Mein Tolino Shine liest alle pdf-Formate und alle epub-Formate und die meisten ebooks werden auch in diesen Formaten angeboten. Ich bin ein bisschen ein Feind von Amazon geworden, weshalb ich mich über einen Kindle nicht an Amazon binden wollte. Ebooks für den Tolino kann ich von weltbild.de, buecher.de, thalia.de, hugendubel.de und vielen anderen Seiten kaufen und bin damit nicht so eingeschränkt, wie ich es bei Amazon gewesen wäre. Außerdem kostete er mich – ich hatte ein Angebot erwischt – nur 89 Euro und war damit ein Schnäppchen, das sich absolut gelohnt hat. Er ist kinderleicht zu bedienen, der Akku hält wirklich 6-8 Wochen und in dem einen Monat, seit ich das Teil besitze, habe ich bereits 8 Bücher gelesen. Auch in der Sonne spiegelt nichts und der „Einband“ meines Tolinos ist angenehm weich und liegt prima in der Hand. Die Beleuchtung kann ich jederzeit ein- oder ausschalten und auch für Reisen hat man jederzeit genug Lesestoff dabei ohne sich mit massenhaft Büchern tot zu schleppen (meine letzte Zugfahrt verging wie im Flug :-)).
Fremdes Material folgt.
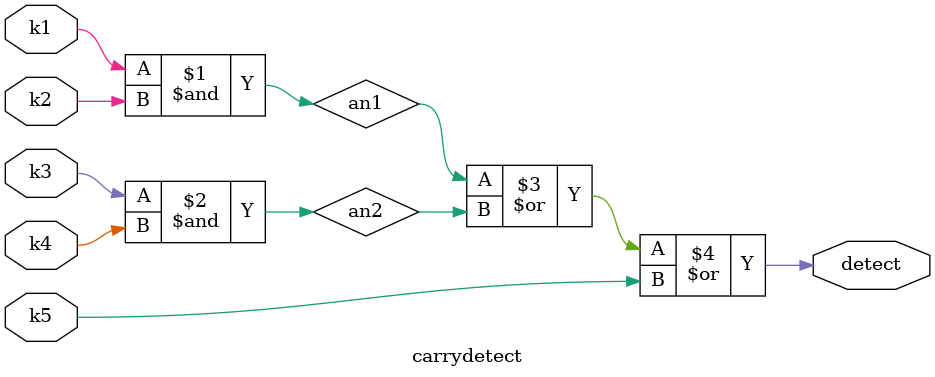
<source format=v>
module carrydetect(k1, k2, k3, k4, k5, detect);

input k1, k2, k3, k4, k5;
output detect;
wire an1, an2;

assign an1 = k1 & k2;
assign an2 = k3 & k4;
assign detect = an1 | an2 | k5;

endmodule
</source>
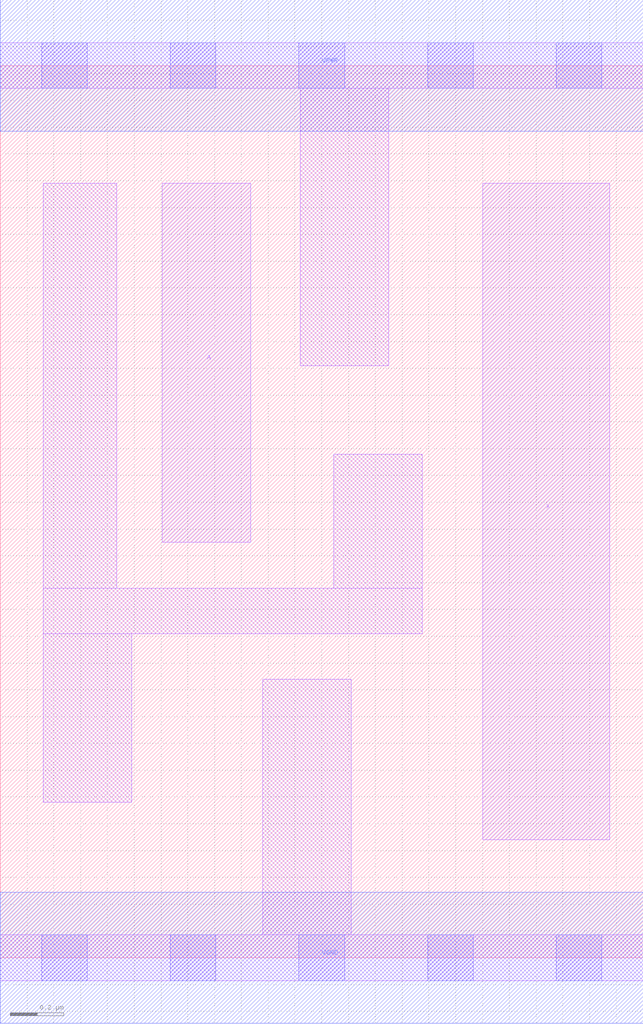
<source format=lef>
# Copyright 2020 The SkyWater PDK Authors
#
# Licensed under the Apache License, Version 2.0 (the "License");
# you may not use this file except in compliance with the License.
# You may obtain a copy of the License at
#
#     https://www.apache.org/licenses/LICENSE-2.0
#
# Unless required by applicable law or agreed to in writing, software
# distributed under the License is distributed on an "AS IS" BASIS,
# WITHOUT WARRANTIES OR CONDITIONS OF ANY KIND, either express or implied.
# See the License for the specific language governing permissions and
# limitations under the License.
#
# SPDX-License-Identifier: Apache-2.0

VERSION 5.7 ;
  NAMESCASESENSITIVE ON ;
  NOWIREEXTENSIONATPIN ON ;
  DIVIDERCHAR "/" ;
  BUSBITCHARS "[]" ;
UNITS
  DATABASE MICRONS 200 ;
END UNITS
MACRO sky130_fd_sc_lp__buflp_0
  CLASS CORE ;
  SOURCE USER ;
  FOREIGN sky130_fd_sc_lp__buflp_0 ;
  ORIGIN  0.000000  0.000000 ;
  SIZE  2.400000 BY  3.330000 ;
  SYMMETRY X Y R90 ;
  SITE unit ;
  PIN A
    ANTENNAGATEAREA  0.252000 ;
    DIRECTION INPUT ;
    USE SIGNAL ;
    PORT
      LAYER li1 ;
        RECT 0.605000 1.550000 0.935000 2.890000 ;
    END
  END A
  PIN X
    ANTENNADIFFAREA  0.302100 ;
    DIRECTION OUTPUT ;
    USE SIGNAL ;
    PORT
      LAYER li1 ;
        RECT 1.800000 0.440000 2.275000 2.890000 ;
    END
  END X
  PIN VGND
    DIRECTION INOUT ;
    USE GROUND ;
    PORT
      LAYER met1 ;
        RECT 0.000000 -0.245000 2.400000 0.245000 ;
    END
  END VGND
  PIN VPWR
    DIRECTION INOUT ;
    USE POWER ;
    PORT
      LAYER met1 ;
        RECT 0.000000 3.085000 2.400000 3.575000 ;
    END
  END VPWR
  OBS
    LAYER li1 ;
      RECT 0.000000 -0.085000 2.400000 0.085000 ;
      RECT 0.000000  3.245000 2.400000 3.415000 ;
      RECT 0.160000  0.580000 0.490000 1.210000 ;
      RECT 0.160000  1.210000 1.575000 1.380000 ;
      RECT 0.160000  1.380000 0.435000 2.890000 ;
      RECT 0.980000  0.085000 1.310000 1.040000 ;
      RECT 1.120000  2.210000 1.450000 3.245000 ;
      RECT 1.245000  1.380000 1.575000 1.880000 ;
    LAYER mcon ;
      RECT 0.155000 -0.085000 0.325000 0.085000 ;
      RECT 0.155000  3.245000 0.325000 3.415000 ;
      RECT 0.635000 -0.085000 0.805000 0.085000 ;
      RECT 0.635000  3.245000 0.805000 3.415000 ;
      RECT 1.115000 -0.085000 1.285000 0.085000 ;
      RECT 1.115000  3.245000 1.285000 3.415000 ;
      RECT 1.595000 -0.085000 1.765000 0.085000 ;
      RECT 1.595000  3.245000 1.765000 3.415000 ;
      RECT 2.075000 -0.085000 2.245000 0.085000 ;
      RECT 2.075000  3.245000 2.245000 3.415000 ;
  END
END sky130_fd_sc_lp__buflp_0

</source>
Kurzum: Ich hätte es nicht gedacht, aber ich bin absolut begeistert und ein bisschen sehr in meinen Tolino verliebt - nicht zuletzt deshalb, weil er den tollsten Bildschirmschoner aller Zeiten hat (siehe Bild).
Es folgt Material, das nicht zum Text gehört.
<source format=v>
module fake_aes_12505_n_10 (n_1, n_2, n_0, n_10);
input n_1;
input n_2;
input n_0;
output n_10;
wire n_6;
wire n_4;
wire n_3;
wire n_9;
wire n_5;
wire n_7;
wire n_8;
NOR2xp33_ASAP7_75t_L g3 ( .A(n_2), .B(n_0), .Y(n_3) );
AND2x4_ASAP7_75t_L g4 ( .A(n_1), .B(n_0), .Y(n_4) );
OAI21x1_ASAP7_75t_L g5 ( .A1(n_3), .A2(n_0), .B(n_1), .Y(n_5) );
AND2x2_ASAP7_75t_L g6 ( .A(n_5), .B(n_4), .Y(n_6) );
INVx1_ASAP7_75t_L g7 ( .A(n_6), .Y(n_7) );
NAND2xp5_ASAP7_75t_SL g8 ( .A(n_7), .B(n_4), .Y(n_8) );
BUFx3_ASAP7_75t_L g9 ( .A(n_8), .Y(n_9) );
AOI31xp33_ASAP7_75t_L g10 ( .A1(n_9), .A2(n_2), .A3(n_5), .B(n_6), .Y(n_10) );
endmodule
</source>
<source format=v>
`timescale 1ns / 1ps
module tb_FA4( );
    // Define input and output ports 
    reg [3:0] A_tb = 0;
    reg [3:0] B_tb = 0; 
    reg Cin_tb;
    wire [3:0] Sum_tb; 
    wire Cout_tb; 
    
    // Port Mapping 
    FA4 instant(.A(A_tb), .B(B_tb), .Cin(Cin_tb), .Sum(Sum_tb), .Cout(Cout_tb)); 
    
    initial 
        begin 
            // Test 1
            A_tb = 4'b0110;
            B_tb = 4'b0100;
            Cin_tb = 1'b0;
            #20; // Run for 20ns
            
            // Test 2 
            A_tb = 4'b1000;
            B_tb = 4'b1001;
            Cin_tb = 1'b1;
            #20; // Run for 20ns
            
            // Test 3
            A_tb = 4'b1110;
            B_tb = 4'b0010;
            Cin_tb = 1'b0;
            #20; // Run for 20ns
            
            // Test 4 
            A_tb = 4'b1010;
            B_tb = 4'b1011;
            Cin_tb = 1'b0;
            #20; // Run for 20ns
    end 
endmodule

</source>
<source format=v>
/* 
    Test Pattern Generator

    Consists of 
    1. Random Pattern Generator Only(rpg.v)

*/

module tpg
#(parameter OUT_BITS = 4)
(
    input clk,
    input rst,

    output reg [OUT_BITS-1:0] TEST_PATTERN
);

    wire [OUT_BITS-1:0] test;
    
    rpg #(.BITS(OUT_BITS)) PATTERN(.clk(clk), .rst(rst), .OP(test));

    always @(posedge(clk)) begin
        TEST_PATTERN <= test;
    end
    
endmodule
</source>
Natürlich kaufe ich weiterhin auch gebundene Bücher, denn seien wir doch mal ehrlich: es geht einfach nichts über Buchboxen oder ein wundervoll gestaltetes Hardcoverbuch oder das Gefühl, über die brandneuen Buchseiten zu streichen. Aber für den Moment bin ich einfach nur glücklich mit meinem Baby und lese noch mehr als sonst, weil ich nun auch Zugriff auf die Welt der nur als ebooks veröffentlichen Geschichten habe. Und alleine dafür haben sich diese 89 Euro schon gelohnt.

Für mich löst der Reader die Bücher nicht ab, sondern ergänzt die Welt der zauberhaften, traurigen, schönen, dramatischen und spannenden Geschichten. Ich würde mich definitiv wieder so entscheiden und bereue nicht, mich nicht weiter gegen dieses Spielzeug zu wehren.